11 岩倉市の健全を願う者 2013-01-06 15:03:29  [編集/削除]

(市長の役割と責務)
第8条 市長は、市の代表者として、公正かつ誠実に市政を運営しなければなりません。
 2 市長は、第4 条に規定する自治の基本原則に基づきまちづくりを推進し、市民の信託に応えなければなりません。
 3 市長は、市民や職員の夢を育て、実現する存在でなければなりません。

【解説】
  この条文の市長は、第3条の用語の定義における執行機関の中の「市長」とは意味が異なり、人物としての市長を意味しています。特に第3項では、前向きにビジョンや理念を押し出すかっこ良い市長の姿を描き、子どもたちの憧れとなることを望むことを表しています。


(職員の役割と責務)
第9条 職員は、市民のために、公正かつ誠実に職務を遂行しなければなりません。
 2 職員は、市民等の意見の把握や情報収集に努めるとともに、積極的に協働のまちづくりを推進しなければなりません。
 3 職員は、職務の遂行に必要な知識、技能等の向上に努めなければなりません。

【解説】
  市政は、2元代表制の下で議会の議決を経て、市長が行政を運営しています。
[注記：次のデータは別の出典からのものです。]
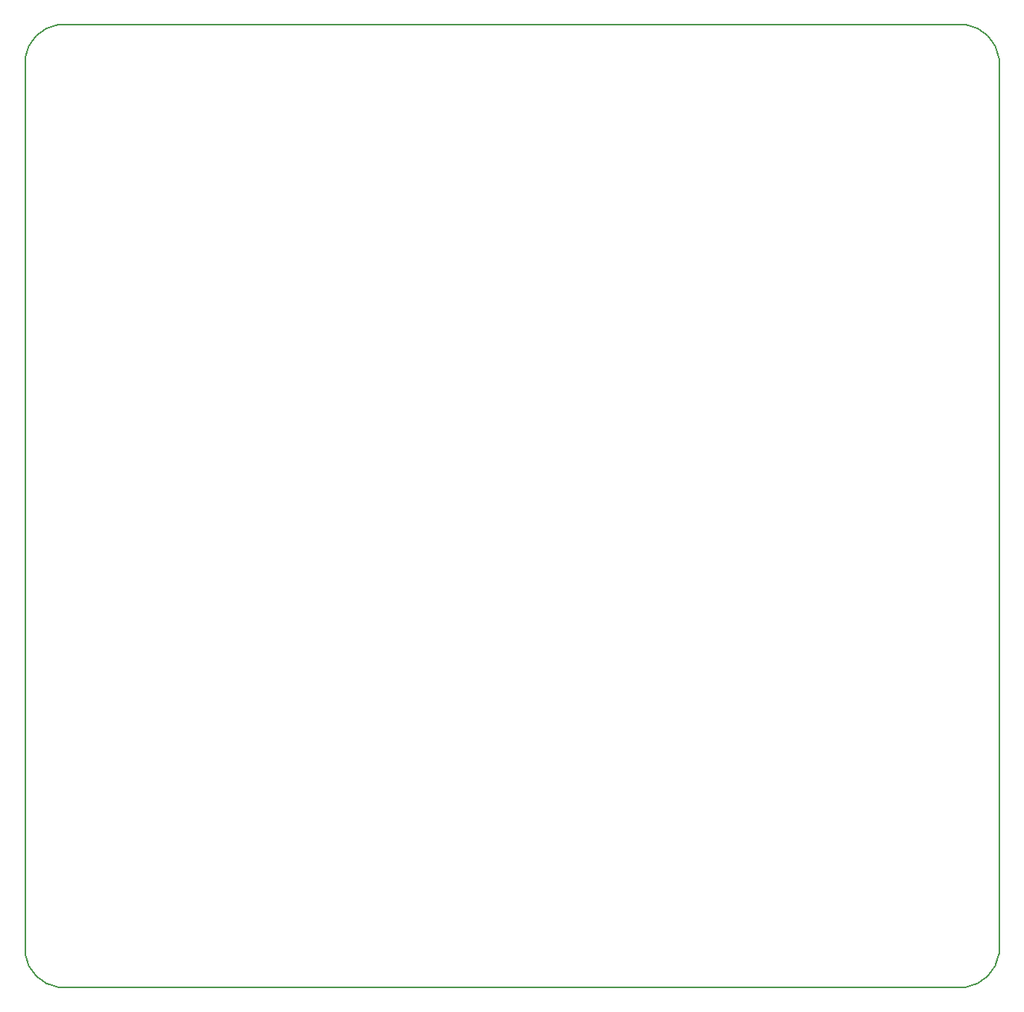
<source format=gko>
G04 DipTrace 3.3.0.0*
G04 uElements22_02.GKO*
%MOIN*%
G04 #@! TF.FileFunction,Profile*
G04 #@! TF.Part,Single*
%ADD11C,0.005512*%
%FSLAX26Y26*%
G04*
G70*
G90*
G75*
G01*
G04 BoardOutline*
%LPD*%
X394000Y544000D2*
D11*
G03X544000Y394000I175000J25000D01*
G01*
X4594000D1*
G03X4744000Y544000I-25000J175000D01*
G01*
Y4544000D1*
G03X4594000Y4694000I-175000J-25000D01*
G01*
X544000D1*
G03X394000Y4544000I25000J-175000D01*
G01*
Y544000D1*
M02*

</source>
そして、その市長の指示で実際に行うのが市の職員です。第3条の定義における「市長」は、市長部局全体のことを指し、その中で、具体的な事務を行い執行するのが職員です。よって、市政に対する市民の信託を担うものとして、その役割と責務についても定めるものです。

また、平成18年に公益通報者保護法が施行されていることから、それを具体化し、仕組みを構築する「職員の公益通報」に関する規定を検討しました。その条例を整備している自治体が増えてきている中、自治基本条例において、
  @ 公益を守るために、万一、市の内部で不正な行為等が行われていることを知った職員は、それを放置したり、隠したりしてはならないこと
  A 詳しくは別に条例で定めること という内容で検討しました。しかし、議論した結果、意見は拮抗しましたが、最終的な検討委員会としての条例(案)からは外すということになりました。